How To Get Straight Edges On Cake?

Decorating By lucky77 Updated 6 Feb 2014 , 3:59pm by FlourPots

lucky77 Posted 6 Feb 2014 , 9:52am
post #1 of 11

Ahi..i have tried getting straight edges on cake with two fondant smoothners also...but i am not getting a hang of it...can someone tell me where am i going wrong?and what angle these smootheners should be?

10 replies
cupcakemaker Posted 6 Feb 2014 , 9:57am
post #2 of 11

AI use acetate. It's a bit hit and miss though! Will be interested to see what people suggest.

810whitechoc Posted 6 Feb 2014 , 10:10am
post #3 of 11

Inspired By Michelle does a great series of You Tube videos showing you how to do this.  In this case a picture is worth a thousand words, meaning you can read how to do it, but it is much easier to understand the technique when you see somebody as clever as Michelle doing it.

cakealicious7 Posted 6 Feb 2014 , 11:20am
post #4 of 11

A

Original message sent by 810whitechoc

Inspired By Michelle does a great series of You Tube videos showing you how to do this.  In this case a picture is worth a thousand words, meaning you can read how to do it, but it is much easier to understand the technique when you see somebody as clever as Michelle doing it.

Can't agree more with this!! I loved watching those tutorials and they helped me so much

MBalaska Posted 6 Feb 2014 , 11:23am
post #5 of 11

are you working with fondant, modeling chocolate, or buttercream, {crusting or non-crusting.}

SweetShop5 Posted 6 Feb 2014 , 11:50am
post #6 of 11

I've tried using smoothers too, but it doesn't seem to work very well. It'd be great to know how others do it.

as you wish Posted 6 Feb 2014 , 1:56pm
post #7 of 11

AThe key to getting straight, smooth edges with your fondant is to make sure that your buttercream (or ganache, or whatever you use under the fondant) has straight, smooth edges. And the key to that is making sure your cake does, too. It comes down to the foundation. :) To get the buttercream really smooth and straight-edged use a bench scraper held straight up against the side of the cake (vertically straight, but on about a 45 degree angle to the cake) and spin your turntable around in as close to one smooth motion all the way around as you can. Level the top using either you scraper or an offset spatula, making sure whatever tool you use is clean before each swipe across the cake. Now pop your cake in the fridge for about 15 minutes or so. You don't need the cake really cold, just cool enough that the buttercream firms up to support the fondant. Hope that all makes sense! :)
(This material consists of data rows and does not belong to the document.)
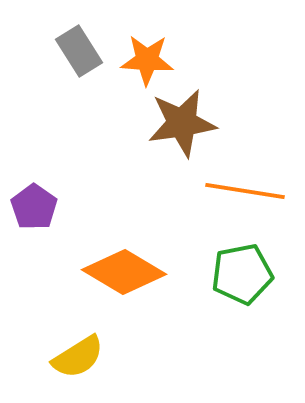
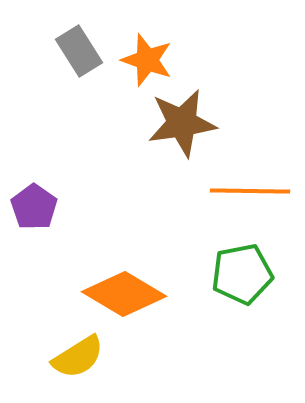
orange star: rotated 16 degrees clockwise
orange line: moved 5 px right; rotated 8 degrees counterclockwise
orange diamond: moved 22 px down
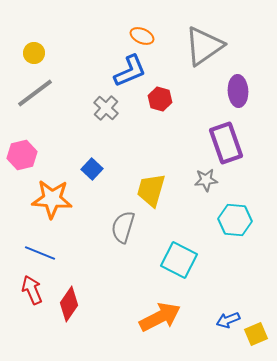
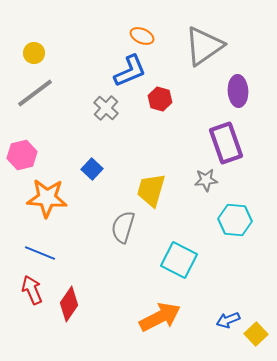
orange star: moved 5 px left, 1 px up
yellow square: rotated 20 degrees counterclockwise
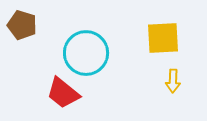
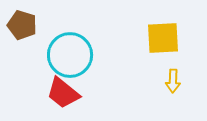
cyan circle: moved 16 px left, 2 px down
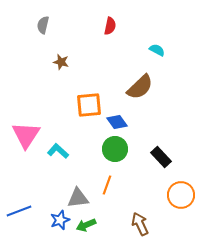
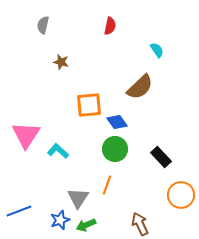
cyan semicircle: rotated 28 degrees clockwise
gray triangle: rotated 50 degrees counterclockwise
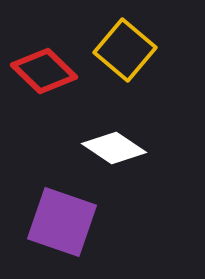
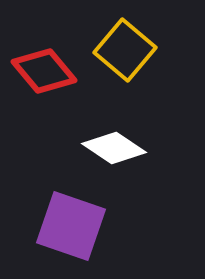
red diamond: rotated 6 degrees clockwise
purple square: moved 9 px right, 4 px down
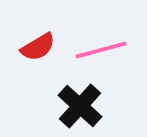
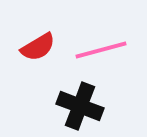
black cross: rotated 21 degrees counterclockwise
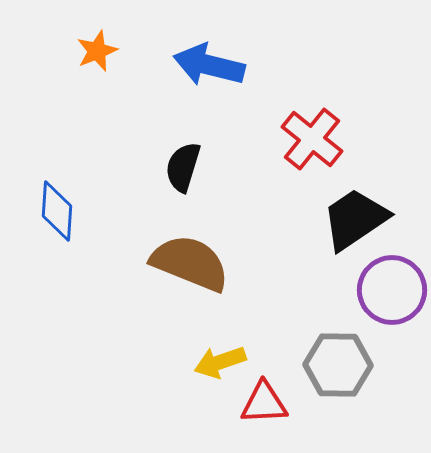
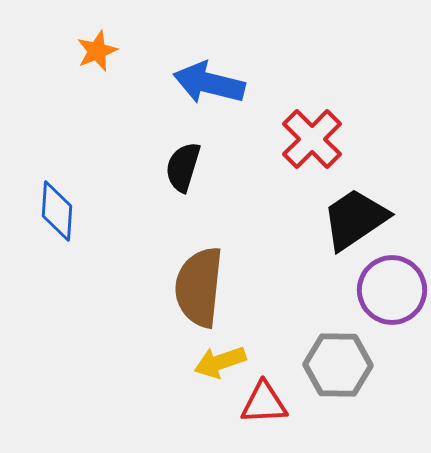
blue arrow: moved 18 px down
red cross: rotated 6 degrees clockwise
brown semicircle: moved 9 px right, 24 px down; rotated 106 degrees counterclockwise
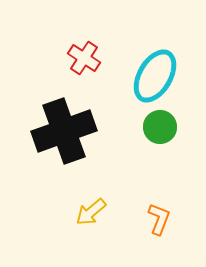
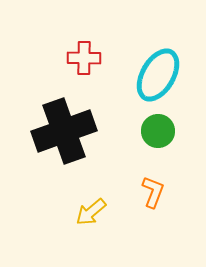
red cross: rotated 32 degrees counterclockwise
cyan ellipse: moved 3 px right, 1 px up
green circle: moved 2 px left, 4 px down
orange L-shape: moved 6 px left, 27 px up
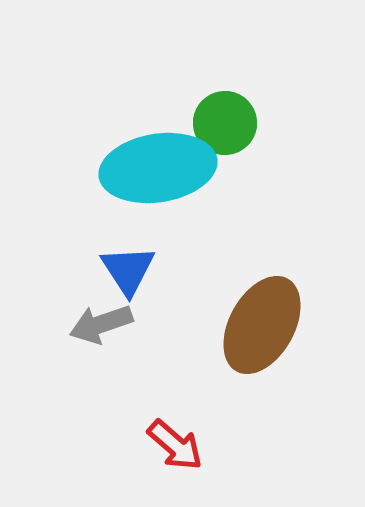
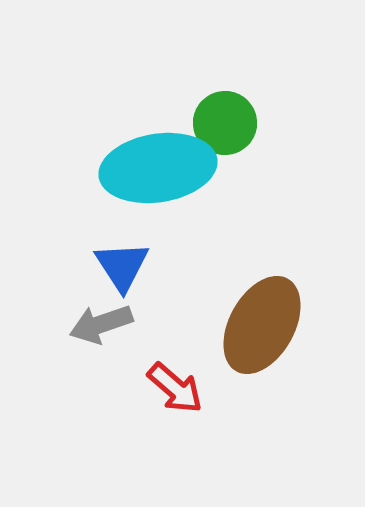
blue triangle: moved 6 px left, 4 px up
red arrow: moved 57 px up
lucky77 Posted 6 Feb 2014 , 3:46pm
post #8 of 11

i am working with fondant..

lucky77 Posted 6 Feb 2014 , 3:47pm
post #9 of 11

i agree with you that it starts from foundation and i do try the technique mentioned by you...but when it comes to getting straight edges on fondant...i fail:(

as you wish Posted 6 Feb 2014 , 3:50pm
post #10 of 11

ACould you post a picture of a cake you are working on? It might be easier to help if we can see what you are dealing with. :)

FlourPots Posted 6 Feb 2014 , 3:57pm
post #11 of 11

There's a must-see FREE class taught by Linda Harden, which you can find here: http://tv.cakemasters.com/pages/course/portal.aspx?courseid=12

 

The actual design is pretty basic, but preparing the cake for fondant, including ganaching...and after, getting a sharp fondant edge at the top, is really amazing...I learned a lot.

 

She's a great teacher.

I LOVED this class....
She points out that the Wilton smoother (which she doesn't name, but you can clearly identify), has one straight edge and one rounded...I had NEVER, EVER read or heard that anywhere...I immediately paused the class to go check mine and sure enough, it's true...
Obviously, you'd use the STRAIGHT edge, butted up against another to get a sharp fondant edge at the top...
 
Her finger placements on the smoothers are important, she shows how to do it and the awesome result!
 
PS....her bottom fondant edge, which she used a knife to cut around, is flawless, I love it!